__Record extracts__
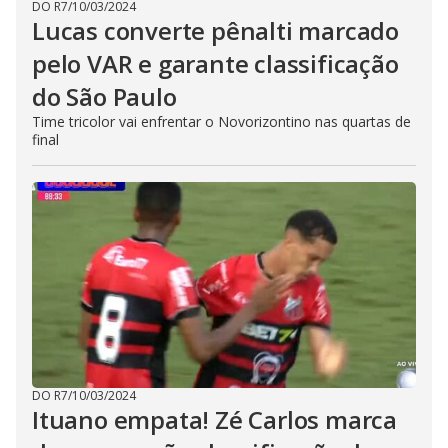
DO R7
/
10/03/2024
Lucas converte pênalti marcado
pelo VAR e garante classificação
do São Paulo
Time tricolor vai enfrentar o Novorizontino nas quartas de
final
DO R7
/
10/03/2024
Ituano empata! Zé Carlos marca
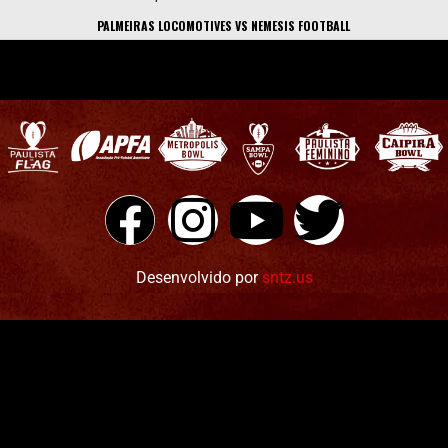
PALMEIRAS LOCOMOTIVES VS NEMESIS FOOTBALL
Desenvolvido por
sntz.us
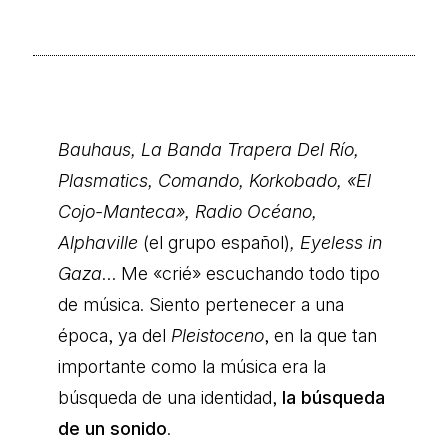
Bauhaus, La Banda Trapera Del Río,
Plasmatics, Comando, Korkobado, «El
Cojo-Manteca», Radio Océano,
Alphaville
(el grupo español)
, Eyeless in
Gaza
… Me «crié» escuchando todo tipo
de música. Siento pertenecer a una
época, ya del
Pleistoceno
, en la que tan
importante como la música era la
búsqueda de una identidad,
la búsqueda
de un sonido
.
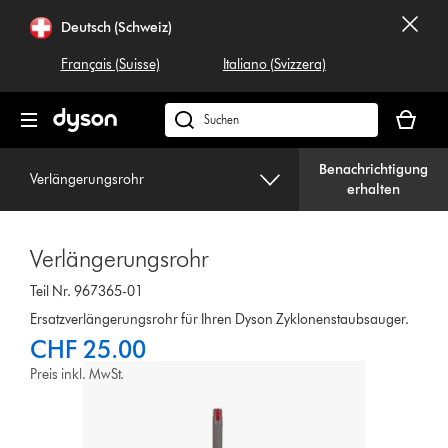
Navigation
Deutsch (Schweiz)
überspringen
Français (Suisse)
Italiano (Svizzera)
Dein
Warenko
Dyson.ch
ist
durchsuchen
leer
Benachrichtigung
Verlängerungsrohr
erhalten
Verlängerungsrohr
Teil Nr. 967365-01
Ersatzverlängerungsrohr für Ihren Dyson Zyklonenstaubsauger.
CHF 25.00
Preis inkl. MwSt.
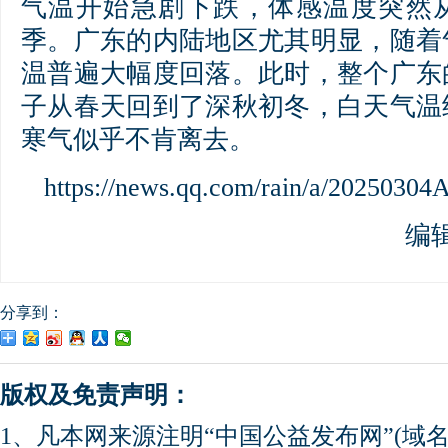
气温开始急剧下跌，体感温度突然
季。广东的内陆地区尤其明显，随着
温普遍大幅度回落。此时，整个广东
子从春天回到了深秋初冬，白天气温
寒气似乎不肯离去。
https://news.qq.com/rain/a/202503
编
分享到：
版权及免责声明：
1、凡本网来源注明“中国公益发布网”(域名gong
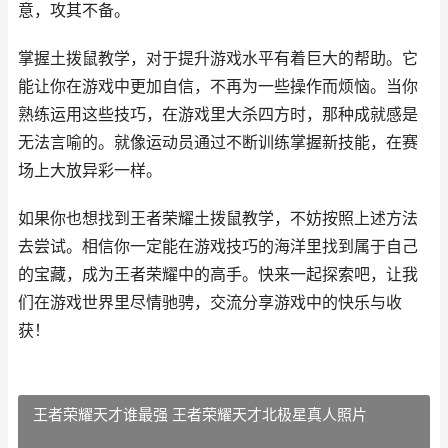
意，攻其不备。
掌握土拨鼠教学，对于提升游戏水平有着巨大的帮助。它
能让你在游戏中更加自信，不再为一些操作而烦恼。当你
熟练运用这些技巧，在游戏里大杀四方时，那种成就感是
无法言喻的。就像运动员通过不断训练掌握新技能，在赛
场上大放异彩一样。
如果你也想找到王者荣耀土拨鼠教学，不妨按照上述方法
去尝试。相信你一定能在游戏技巧的海洋里找到属于自己
的宝藏，成为王者荣耀中的高手。快来一起探索吧，让我
们在游戏世界里尽情驰骋，交流分享游戏中的快乐与收
获！
王者荣耀天才谁最强 王者荣耀天才北极星真人照片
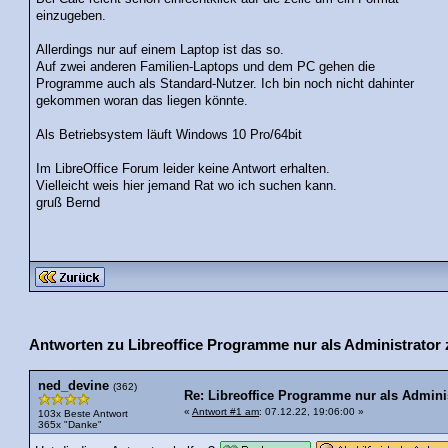
einzugeben.
Allerdings nur auf einem Laptop ist das so.
Auf zwei anderen Familien-Laptops und dem PC gehen die
Programme auch als Standard-Nutzer. Ich bin noch nicht dahinter
gekommen woran das liegen könnte.
Als Betriebsystem läuft Windows 10 Pro/64bit
Im LibreOffice Forum leider keine Antwort erhalten.
Vielleicht weis hier jemand Rat wo ich suchen kann.
gruß Bernd
Antworten zu Libreoffice Programme nur als Administrator 
ned_devine
(362)
Re: Libreoffice Programme nur als Admini
«
Antwort #1 am
: 07.12.22, 19:06:00 »
103x Beste Antwort
365x "Danke"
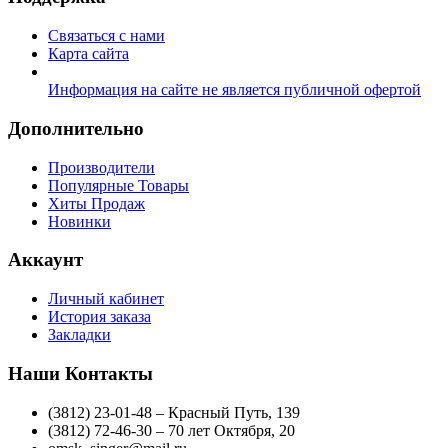
Связаться с нами
Карта сайта
Информация на сайте не является публичной офертой
Дополнительно
Производители
Популярные Товары
Хиты Продаж
Новинки
Аккаунт
Личный кабинет
История заказа
Закладки
Наши Контакты
(3812) 23-01-48 – Красный Путь, 139
(3812) 72-46-30 – 70 лет Октября, 20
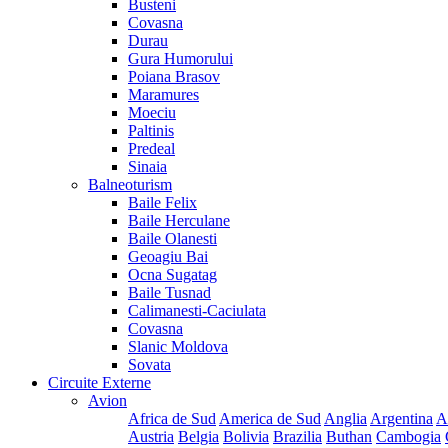
Busteni
Covasna
Durau
Gura Humorului
Poiana Brasov
Maramures
Moeciu
Paltinis
Predeal
Sinaia
Balneoturism
Baile Felix
Baile Herculane
Baile Olanesti
Geoagiu Bai
Ocna Sugatag
Baile Tusnad
Calimanesti-Caciulata
Covasna
Slanic Moldova
Sovata
Circuite Externe
Avion
Africa de Sud
America de Sud
Anglia
Argentina
A
Austria
Belgia
Bolivia
Brazilia
Buthan
Cambogia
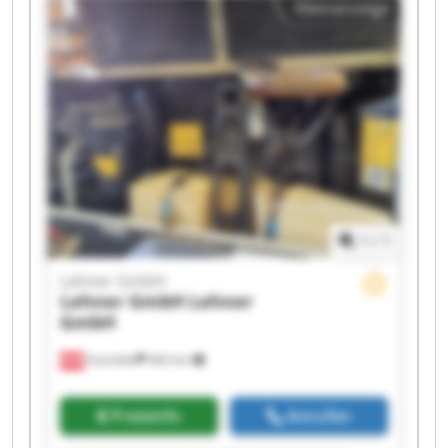
Kleinanzeige
1
/
1
Lehner GmbH
Lehner GmbH
Lehner
GmbH
Aumühle
462 km
Preisinfo
Anrufen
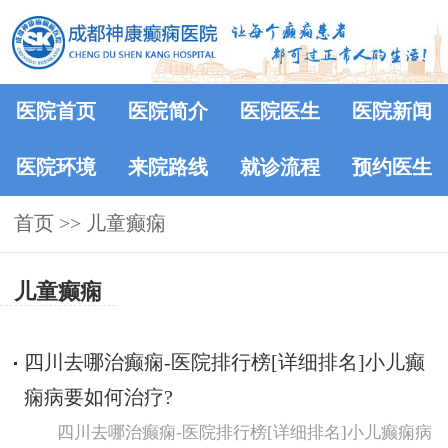
医院首页
医院简介
医院医生
医院新闻
医院环境
来院路线
就诊流程
预约医生
首页
>>
儿童癫痫
儿童癫痫
四川去哪治癫痫-医院排行榜[详细排名]小儿癫
痫病要如何治疗?
四川去哪治癫痫-医院排行榜[详细排名]小儿癫痫病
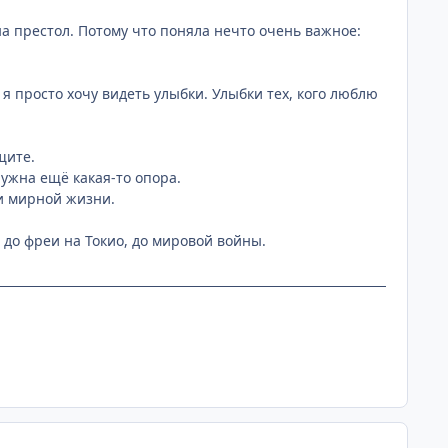
на престол. Потому что поняла нечто очень важное:
 я просто хочу видеть улыбки. Улыбки тех, кого люблю
щите.
ужна ещё какая-то опора.
ди мирной жизни.
до фреи на Токио, до мировой войны.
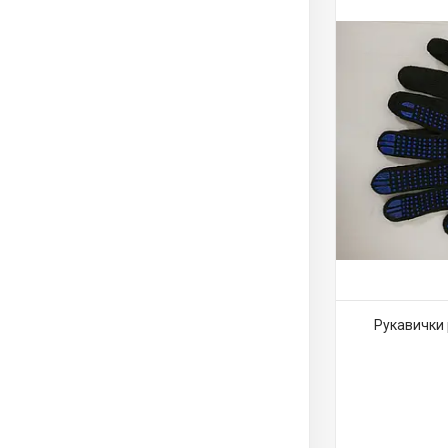
Рукавички р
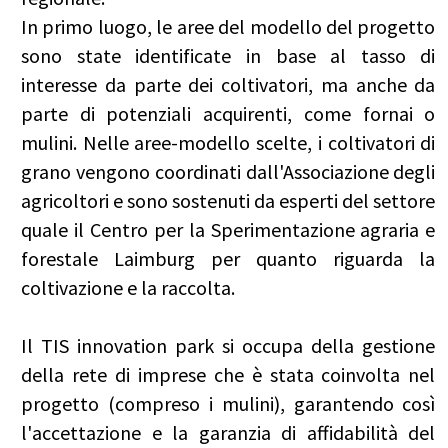
In primo luogo, le aree del modello del progetto
sono state identificate in base al tasso di
interesse da parte dei coltivatori, ma anche da
parte di potenziali acquirenti, come fornai o
mulini. Nelle aree-modello scelte, i coltivatori di
grano vengono coordinati dall'Associazione degli
agricoltori e sono sostenuti da esperti del settore
quale il Centro per la Sperimentazione agraria e
forestale Laimburg per quanto riguarda la
coltivazione e la raccolta.
Il TIS innovation park si occupa della gestione
della rete di imprese che è stata coinvolta nel
progetto (compreso i mulini), garantendo così
l'accettazione e la garanzia di affidabilità del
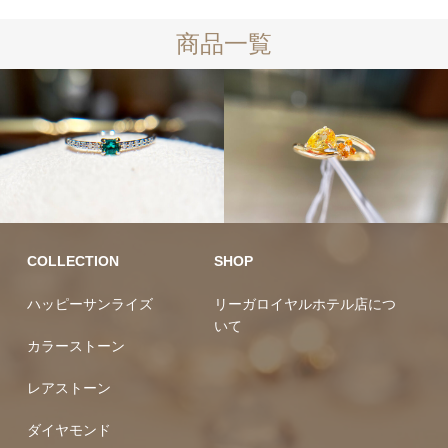
商品一覧
10万円均一
10万円均一
COLLECTION
SHOP
ハッピーサンライズ
リーガロイヤルホテル店につ
いて
カラーストーン
レアストーン
ダイヤモンド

__Brief__
Rewrite the entries starting with the line that contains "In primo luogo, le" and going on through the end of the entries, replacing "coltivatori" with "produttori" and leaving everything else unchanged. Leave the pictures out of your answer.

__Response__
In primo luogo, le aree del modello del progetto
sono state identificate in base al tasso di
interesse da parte dei produttori, ma anche da
parte di potenziali acquirenti, come fornai o
mulini. Nelle aree-modello scelte, i produttori di
grano vengono coordinati dall'Associazione degli
agricoltori e sono sostenuti da esperti del settore
quale il Centro per la Sperimentazione agraria e
forestale Laimburg per quanto riguarda la
coltivazione e la raccolta.
Il TIS innovation park si occupa della gestione
della rete di imprese che è stata coinvolta nel
progetto (compreso i mulini), garantendo così
l'accettazione e la garanzia di affidabilità del
商品一覧
10万円均一
10万円均一
COLLECTION
SHOP
ハッピーサンライズ
リーガロイヤルホテル店につ
いて
カラーストーン
レアストーン
ダイヤモンド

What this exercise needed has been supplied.